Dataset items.
Start of Block

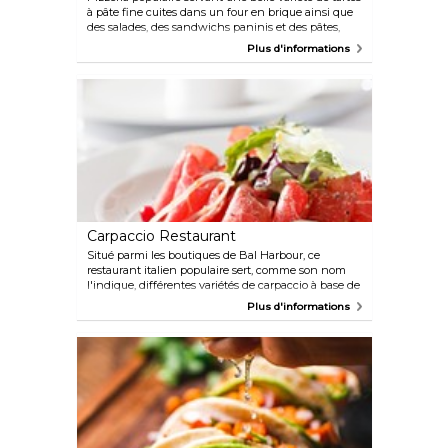
à pâte fine cuites dans un four en brique ainsi que
des salades, des sandwichs paninis et des pâtes,
ainsi qu'une carte complète de bières et de vins. Ces
Plus d'informations
mets sont servis dans un espace industriel réaffecté,
autrefois magasin de pneus.
Carpaccio Restaurant
Situé parmi les boutiques de Bal Harbour, ce
restaurant italien populaire sert, comme son nom
l'indique, différentes variétés de carpaccio à base de
veau, de gibier, de saumon ou de thon. Avec
Plus d'informations
d'autres plats traditionnels tels que des calamars, du
bar, des pizzas et des pâtes, cet établissement
satisfait toutes les attentes et tous les goûts en
matière de cuisine italienne authentique.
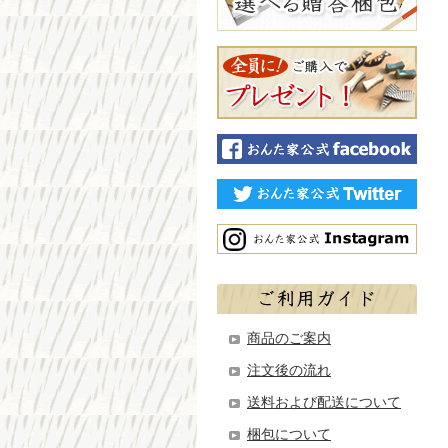
商品のご案内
注文後の流れ
送料および配送について
梱包について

End of Block

To-do item.
Output exactly the lines from the one containing "l'indique, différentes variétés" through the last line of the records above, both included, and leave out the pictures.

Answer to this problem.
l'indique, différentes variétés de carpaccio à base de
veau, de gibier, de saumon ou de thon. Avec
Plus d'informations
d'autres plats traditionnels tels que des calamars, du
bar, des pizzas et des pâtes, cet établissement
satisfait toutes les attentes et tous les goûts en
matière de cuisine italienne authentique.
商品のご案内
注文後の流れ
送料および配送について
梱包について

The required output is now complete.